I would assume that since the average hive spreads out 8,000 acres from their hive for gathering pollen and nectar. I would think, and of course I could be wrong (i am very new to beekeeping) but I would assume if a hive swarmed they would not go further than the 8,000 acres they are used to being on.

Which falls in line with the comment above 8,000 acres is about 2 square miles.


----------



## Norcalkyle (Apr 23, 2015)

knucklehead said:


> I would assume that since the average hive spreads out 8,000 acres from their hive for gathering pollen and nectar.
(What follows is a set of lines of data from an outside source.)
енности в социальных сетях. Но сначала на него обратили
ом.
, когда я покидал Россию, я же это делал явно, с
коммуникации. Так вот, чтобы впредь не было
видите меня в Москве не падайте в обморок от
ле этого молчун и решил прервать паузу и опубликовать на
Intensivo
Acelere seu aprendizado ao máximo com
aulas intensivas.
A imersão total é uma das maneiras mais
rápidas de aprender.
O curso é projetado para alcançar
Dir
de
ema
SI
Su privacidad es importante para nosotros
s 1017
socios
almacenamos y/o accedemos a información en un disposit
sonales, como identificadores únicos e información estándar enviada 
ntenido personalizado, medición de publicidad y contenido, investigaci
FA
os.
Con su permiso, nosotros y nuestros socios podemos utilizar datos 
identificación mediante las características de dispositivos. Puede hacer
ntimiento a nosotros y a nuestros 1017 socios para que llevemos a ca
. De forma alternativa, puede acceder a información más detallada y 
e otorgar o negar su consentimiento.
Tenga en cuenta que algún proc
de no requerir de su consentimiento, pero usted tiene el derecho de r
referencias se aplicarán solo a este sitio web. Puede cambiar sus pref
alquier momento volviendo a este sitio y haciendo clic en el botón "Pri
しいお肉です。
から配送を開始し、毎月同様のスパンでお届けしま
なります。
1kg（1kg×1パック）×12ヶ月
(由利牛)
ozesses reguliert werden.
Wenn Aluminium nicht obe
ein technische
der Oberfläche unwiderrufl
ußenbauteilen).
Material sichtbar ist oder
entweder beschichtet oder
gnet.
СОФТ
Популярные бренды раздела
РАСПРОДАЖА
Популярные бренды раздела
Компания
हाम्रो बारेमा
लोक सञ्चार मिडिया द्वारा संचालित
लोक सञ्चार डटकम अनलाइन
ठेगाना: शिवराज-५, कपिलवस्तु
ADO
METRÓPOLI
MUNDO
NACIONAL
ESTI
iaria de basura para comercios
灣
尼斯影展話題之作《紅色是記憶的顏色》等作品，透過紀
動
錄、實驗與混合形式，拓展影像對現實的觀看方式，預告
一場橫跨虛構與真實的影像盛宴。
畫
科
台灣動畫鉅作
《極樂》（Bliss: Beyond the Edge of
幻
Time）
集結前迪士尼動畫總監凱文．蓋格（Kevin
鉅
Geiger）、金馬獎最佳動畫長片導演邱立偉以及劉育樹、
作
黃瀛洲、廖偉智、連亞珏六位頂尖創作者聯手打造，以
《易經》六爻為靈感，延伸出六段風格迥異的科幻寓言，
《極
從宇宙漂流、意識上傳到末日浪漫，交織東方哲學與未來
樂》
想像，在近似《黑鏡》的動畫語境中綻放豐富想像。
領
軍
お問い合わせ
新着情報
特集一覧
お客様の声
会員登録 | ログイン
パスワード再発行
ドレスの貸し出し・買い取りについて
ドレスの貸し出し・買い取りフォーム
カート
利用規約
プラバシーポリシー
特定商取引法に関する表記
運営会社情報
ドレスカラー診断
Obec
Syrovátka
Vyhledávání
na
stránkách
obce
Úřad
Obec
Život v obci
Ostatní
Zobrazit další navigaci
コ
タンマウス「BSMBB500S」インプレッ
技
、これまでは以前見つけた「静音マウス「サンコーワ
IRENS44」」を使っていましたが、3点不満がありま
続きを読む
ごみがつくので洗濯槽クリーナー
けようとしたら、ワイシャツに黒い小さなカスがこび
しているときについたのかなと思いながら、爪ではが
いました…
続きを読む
I would think, and of course I could be wrong (i am very new to beekeeping) but I would assume if a hive swarmed they would not go further than the 8,000 acres they are used to being on.
> 
> Which falls in line with the comment above 8,000 acres is about 2 square miles.


8,000 acres is about 12.5 square miles. If bees can fly 3 miles in a radius from a central point, then that encompasses about 15 - 18,000 acres.


----------



## knucklehead (Jan 19, 2016)

You are correct, my math was off on the acres/miles.


----------



## Norcalkyle (Apr 23, 2015)

knucklehead said:


> You are correct, my math was off on the acres/miles.


Amazes me that those little bugs can completely cover almost 20,000 acres


----------



## Tenbears (May 15, 2012)

I have a question. For 50 years the AVERAGE foraging distance of a honeybee has been 2 miles. Yes, I know they have been occasionally tracked 4 times that distance! But I have seen it posted quite frequently of late that the average is 3 miles. When Did it change? Or is this another case of if it is said enough it becomes fact?

2 mil radius =16 sq miles Times 670 acres = 10720


----------



## redsnow (Dec 26, 2015)

Guys, let's brush up on our math skills a little bit. It's been a good while since I sat in math class too.

If we're dealing with a 2 mile radius, area would equal, (Pi)x R2. 3.14x4 = 12.56 sq miles. 640 acres per square mile. 12.5x640=8,000+ acres.

I'm not sure, but if a hive is healthy enough to swarm, chances are they live in a good area for bees. I've been hearing about folks catching swarms in their own bee yard. 

But 2 or 3 miles, air miles, that'd put them out at near the edge of their old range. New turf.

Tell you why I asked, last fall I had 2 feral hives on bait. Both hives would be within 2 miles of a friends 2 domestic hives. Just guessing, I'd say the one hive is within 3/4's of a mile from his hives. 

I had my friends bees on bait also, then I found out that he had bees, so started to ignore his pretty yellow bees.


----------